A 140ha irrigated dairy unit would be set up alongside a 50ha dryland milking platform with 450 and 106 cows run on each block respectively.

All cows would be milked through a 54-bail rotary farm dairy equipped with commercially available automation such as milk metering and auto drafting so milk production information could be collected from the various research herds.

Lincoln University professor of dairy production Grant Edwards said the research would look at the effects various levels of intensification and different management practices had on milk production, animal health, profit and environmental outcomes – in particular nitrate leaching.

Fodder beet, maize silage and lucerne would be home-grown and used on each unit at varying levels.

It was proposed three herds would be run on the irrigated block – one operating at a typical Canterbury stocking rate and level of intensification, with the other herds compared against it.

Off-paddock feeding and stand-off facilities would be constructed and incorporated into the studies.

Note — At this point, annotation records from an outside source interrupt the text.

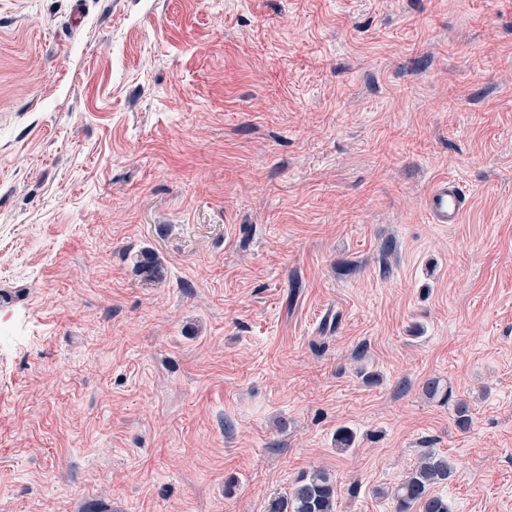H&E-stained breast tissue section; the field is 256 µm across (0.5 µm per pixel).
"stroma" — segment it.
I'll use <instances>...</instances> for the list:
<instances>
[{"label":"stroma","instance_id":"stroma-1","mask_svg":"<svg viewBox=\"0 0 512 512\" xmlns=\"http://www.w3.org/2000/svg\"><path fill=\"white\" fill-rule=\"evenodd\" d=\"M429 451L512 512V0H0V512H392ZM424 207L431 223L458 224L467 209V197L455 180L442 178L428 191ZM336 480L330 473L314 470L301 474L292 488L272 498L268 512H334Z\"/></svg>","mask_w":512,"mask_h":512}]
</instances>
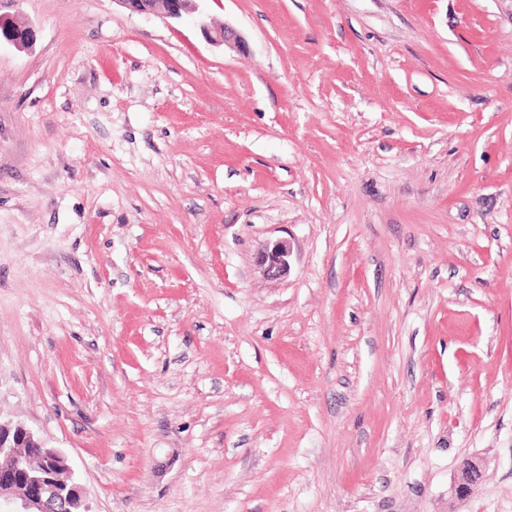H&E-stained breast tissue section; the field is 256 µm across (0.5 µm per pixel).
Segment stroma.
Masks as SVG:
<instances>
[{
  "mask_svg": "<svg viewBox=\"0 0 512 512\" xmlns=\"http://www.w3.org/2000/svg\"><path fill=\"white\" fill-rule=\"evenodd\" d=\"M201 9L0 0V419L92 512H512V0ZM199 0H115L131 13L180 20L198 11ZM34 39L35 31L30 23L9 18L0 19V43L3 40L18 49H28L33 45ZM200 30L203 36L217 45H224L233 50H243L247 47L242 35L230 26L223 28H211L204 21L200 22ZM292 247L288 240L278 239L268 243L258 256V266L263 275L272 280L288 276ZM481 473L480 464L476 460H467L457 472V489L462 497H467L472 486L479 479Z\"/></svg>",
  "mask_w": 512,
  "mask_h": 512,
  "instance_id": "35a3bbf8",
  "label": "stroma"
}]
</instances>
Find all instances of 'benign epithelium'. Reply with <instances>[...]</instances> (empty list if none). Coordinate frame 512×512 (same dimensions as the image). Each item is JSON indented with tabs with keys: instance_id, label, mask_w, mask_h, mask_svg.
Here are the masks:
<instances>
[{
	"instance_id": "benign-epithelium-1",
	"label": "benign epithelium",
	"mask_w": 512,
	"mask_h": 512,
	"mask_svg": "<svg viewBox=\"0 0 512 512\" xmlns=\"http://www.w3.org/2000/svg\"><path fill=\"white\" fill-rule=\"evenodd\" d=\"M126 10L147 17L180 20L198 11V0H113ZM203 36L217 45L243 50L246 42L230 26L211 28L200 22ZM35 31L28 22L0 19V41L18 49L33 45ZM292 247L288 240L278 239L265 246L258 256L263 275L272 280L282 279L290 272ZM22 449L41 459L46 472L32 474L20 465L11 469L0 468V512H90L80 483L74 480L67 457L56 448H49L26 425L0 423V455L16 456ZM480 464L468 460L457 472V489L462 497L468 496L479 479Z\"/></svg>"
}]
</instances>
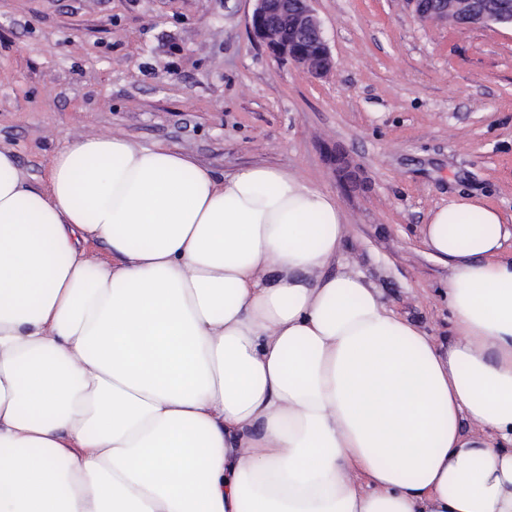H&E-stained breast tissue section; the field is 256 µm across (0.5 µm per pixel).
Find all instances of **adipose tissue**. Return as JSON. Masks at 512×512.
<instances>
[{
    "label": "adipose tissue",
    "instance_id": "ef3b65f1",
    "mask_svg": "<svg viewBox=\"0 0 512 512\" xmlns=\"http://www.w3.org/2000/svg\"><path fill=\"white\" fill-rule=\"evenodd\" d=\"M347 232L265 163L67 136L37 188L0 147V512H512V225L422 226L444 345L326 274Z\"/></svg>",
    "mask_w": 512,
    "mask_h": 512
}]
</instances>
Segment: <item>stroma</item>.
Masks as SVG:
<instances>
[{"label":"stroma","mask_w":512,"mask_h":512,"mask_svg":"<svg viewBox=\"0 0 512 512\" xmlns=\"http://www.w3.org/2000/svg\"><path fill=\"white\" fill-rule=\"evenodd\" d=\"M334 60L315 79L253 36L254 0H0V146L34 186L67 134L254 163L331 193L356 265L447 340L448 266L419 228L456 195L512 224V28L424 24L406 0H315Z\"/></svg>","instance_id":"stroma-1"}]
</instances>
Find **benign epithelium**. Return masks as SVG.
<instances>
[{"label": "benign epithelium", "mask_w": 512, "mask_h": 512, "mask_svg": "<svg viewBox=\"0 0 512 512\" xmlns=\"http://www.w3.org/2000/svg\"><path fill=\"white\" fill-rule=\"evenodd\" d=\"M420 21H451L464 27L512 26V0H407ZM250 27L278 62L321 78L333 58L312 0H255Z\"/></svg>", "instance_id": "1"}]
</instances>
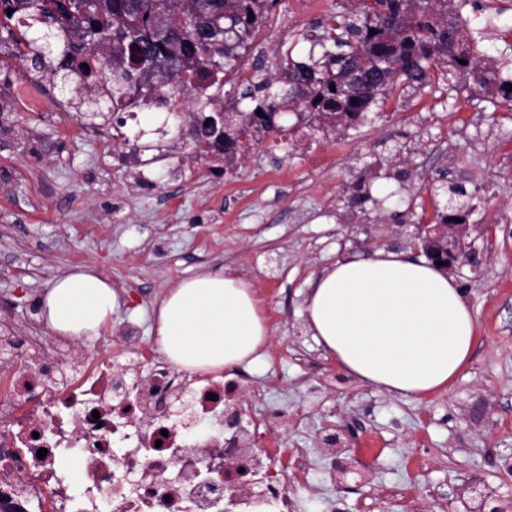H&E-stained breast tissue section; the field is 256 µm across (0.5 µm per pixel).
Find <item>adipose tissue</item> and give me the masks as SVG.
I'll return each mask as SVG.
<instances>
[{
    "label": "adipose tissue",
    "mask_w": 512,
    "mask_h": 512,
    "mask_svg": "<svg viewBox=\"0 0 512 512\" xmlns=\"http://www.w3.org/2000/svg\"><path fill=\"white\" fill-rule=\"evenodd\" d=\"M111 282L90 266L56 277L38 302L52 332L96 336L112 320ZM306 326L326 357L389 395L448 389L466 366L476 318L456 281L426 261L378 249L339 260L308 282ZM154 331L175 366L215 373L259 357L269 338L252 284L203 271L164 294Z\"/></svg>",
    "instance_id": "ef3b65f1"
}]
</instances>
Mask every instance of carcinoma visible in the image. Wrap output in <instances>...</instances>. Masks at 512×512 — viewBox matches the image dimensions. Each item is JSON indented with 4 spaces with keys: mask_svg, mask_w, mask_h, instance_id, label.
<instances>
[{
    "mask_svg": "<svg viewBox=\"0 0 512 512\" xmlns=\"http://www.w3.org/2000/svg\"><path fill=\"white\" fill-rule=\"evenodd\" d=\"M470 0H358L313 24L305 33L307 60L291 51L280 57L282 86L265 73L264 59L253 62L254 74L232 83L235 106L249 107L241 123L252 137L279 134L286 109L309 114L330 130L358 123L382 106L395 90H420L437 80L456 78L458 89L512 101V75L500 74L487 58L473 53L470 20L463 15ZM277 0H104L97 19L99 38L112 39V59H99L86 40L81 0H0V29L32 67L50 81L76 82L70 61L80 54L96 62L101 73L112 72L111 98L120 108L132 90H146L144 105L168 103L142 83L141 67L171 59L180 66V83H220L240 65L253 34L266 22ZM12 13H7V10ZM224 25V34L215 26ZM35 36L30 38L28 33ZM224 38V68L209 66L214 41ZM65 57L61 69L51 57ZM335 89H330V86ZM171 114L158 115L138 130L136 140L169 135ZM244 146L224 136V165Z\"/></svg>",
    "mask_w": 512,
    "mask_h": 512,
    "instance_id": "1",
    "label": "carcinoma"
}]
</instances>
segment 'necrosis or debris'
I'll use <instances>...</instances> for the list:
<instances>
[{
	"mask_svg": "<svg viewBox=\"0 0 512 512\" xmlns=\"http://www.w3.org/2000/svg\"><path fill=\"white\" fill-rule=\"evenodd\" d=\"M9 341L18 364L0 392V512H295L288 483L307 452L248 455L287 421L243 402L236 373L192 379L153 353L123 364L100 349L62 383L63 362L40 337ZM228 410L246 449L236 458ZM70 457L83 463L77 492Z\"/></svg>",
	"mask_w": 512,
	"mask_h": 512,
	"instance_id": "obj_1",
	"label": "necrosis or debris"
}]
</instances>
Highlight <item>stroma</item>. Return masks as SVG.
I'll use <instances>...</instances> for the list:
<instances>
[{
  "label": "stroma",
  "instance_id": "1",
  "mask_svg": "<svg viewBox=\"0 0 512 512\" xmlns=\"http://www.w3.org/2000/svg\"><path fill=\"white\" fill-rule=\"evenodd\" d=\"M350 0H278L254 36V57L277 74L280 54L306 59L302 34ZM485 54L512 61V0L468 8ZM40 75L0 45V321L45 332L37 302L56 277L96 268L117 293L100 335L58 337L80 368L99 346L123 353L156 347L155 311L165 291L204 269L255 284L270 328L267 346L242 365L257 407L288 417L282 447L303 448L308 469L291 485L298 512H465L478 479L512 496V106L449 94L446 83L394 92L355 127L267 135L232 164L199 159L190 144L142 151L138 166L113 165L110 137L47 84L41 108L12 93ZM474 194L465 240L478 267L451 275L478 326L470 360L449 389L392 396L327 359L307 331L308 280L338 258L398 244L434 224L443 178ZM370 198L348 208L352 185Z\"/></svg>",
  "mask_w": 512,
  "mask_h": 512
}]
</instances>
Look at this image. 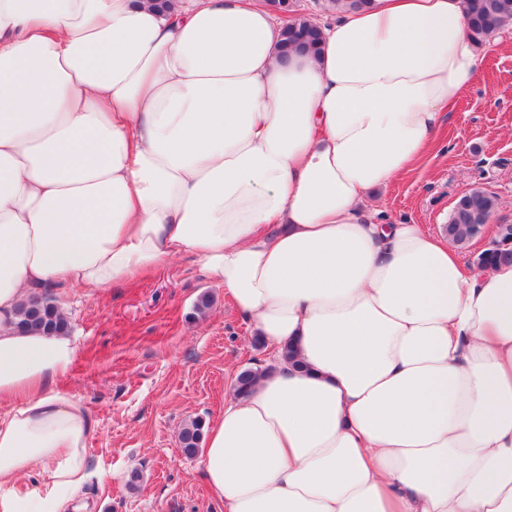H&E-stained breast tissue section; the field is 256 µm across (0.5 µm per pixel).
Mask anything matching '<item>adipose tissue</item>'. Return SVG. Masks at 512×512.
<instances>
[{
	"mask_svg": "<svg viewBox=\"0 0 512 512\" xmlns=\"http://www.w3.org/2000/svg\"><path fill=\"white\" fill-rule=\"evenodd\" d=\"M320 27L284 61L263 0H0V512H65L94 430L58 387L76 341L18 331L21 300L187 255L268 351L207 431L224 512H512V264L371 195L495 46L462 0Z\"/></svg>",
	"mask_w": 512,
	"mask_h": 512,
	"instance_id": "ef3b65f1",
	"label": "adipose tissue"
}]
</instances>
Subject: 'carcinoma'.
Instances as JSON below:
<instances>
[{
  "mask_svg": "<svg viewBox=\"0 0 512 512\" xmlns=\"http://www.w3.org/2000/svg\"><path fill=\"white\" fill-rule=\"evenodd\" d=\"M272 11L285 13L284 46L318 49L320 32L310 20L294 15L293 0H266ZM469 33L482 43L499 32L512 20V0H464ZM497 206V198L482 188H472L455 201L443 233L457 248L468 249L475 240V225H487ZM512 262V224H498L489 247L473 254V265L482 268L494 263ZM17 328L47 333H67L69 320L48 294L25 298L19 307ZM204 423L192 420L185 424L179 436L180 452L186 458L197 456L202 447Z\"/></svg>",
  "mask_w": 512,
  "mask_h": 512,
  "instance_id": "cac0c4a2",
  "label": "carcinoma"
}]
</instances>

They were likely to include a range of materials such as wood chip, pea gravel or synthetic materials and, while none would include a roof at this stage, some would be built so they could be covered later. Edwards said the aim was to have both the dryland and irrigated units operating at very low nitrate leaching levels for the light, free-draining soils at Ashley Dene.

“The new facility will give us the opportunity to carry out studies on feeding practices, duration controlled grazing and some of the emerging technologies that are coming out of research, such as those coming from the Pastoral 21 studies,” he said.

University researchers and DairyNZ scientists have been carrying out Pastoral 21 studies at the university’s existing 55ha research dairy farm for the past four years.

The larger Ashley Dene research unit will enable studies to be carried out at more of a farm-scale level.

“The Ashley Dene facility will also be a key resource for other Lincoln Hub partners so we’ll be able to run multiple studies at the same time on the dairy units with scientists from Landcare Research, Plant and Food, AgResearch and DairyNZ,” Edwards said.

Crops were already in the ground and sophisticated environmental monitoring equipment was being installed.

Landcare Research would have instruments for measuring the net exchange of water, carbon dioxide and nitrous gases.

Thanks to funding from the New Zealand Agricultural Greenhouse Gas Centre it also planned to install large lysimeters to measure any nitrogen or carbon lost through leaching.

It was also developing new research projects for the site using novel isotope technology to help determine whether the different dairy systems running at Ashley Dene were likely to be accumulating or losing soil carbon.

AgResearch would join Lincoln scientists in looking at the standoff facilities, some of which might be located right in the forage crop paddocks.

The units were self-contained, apart from rearing young stock, so all cows would be wintered within their assigned units.

Edwards said fodder beet would be used for wintering while lucerne would be both cut for silage and grazed.

The maize crops would be cut for silage and managed in a maize-annual ryegrass cropping rotation.

The irrigated block would be the first to start milking in spring, with the dryland block run as an autumn-calving unit, not typical in Canterbury.

The first calving on the dryland block would be autumn 2017, with cows run at a low stocking rate of 2.5 cows/ha with lucerne, dryland pasture mixes and fodder beet as the forage base with some bought-in feed fed on a feedpad.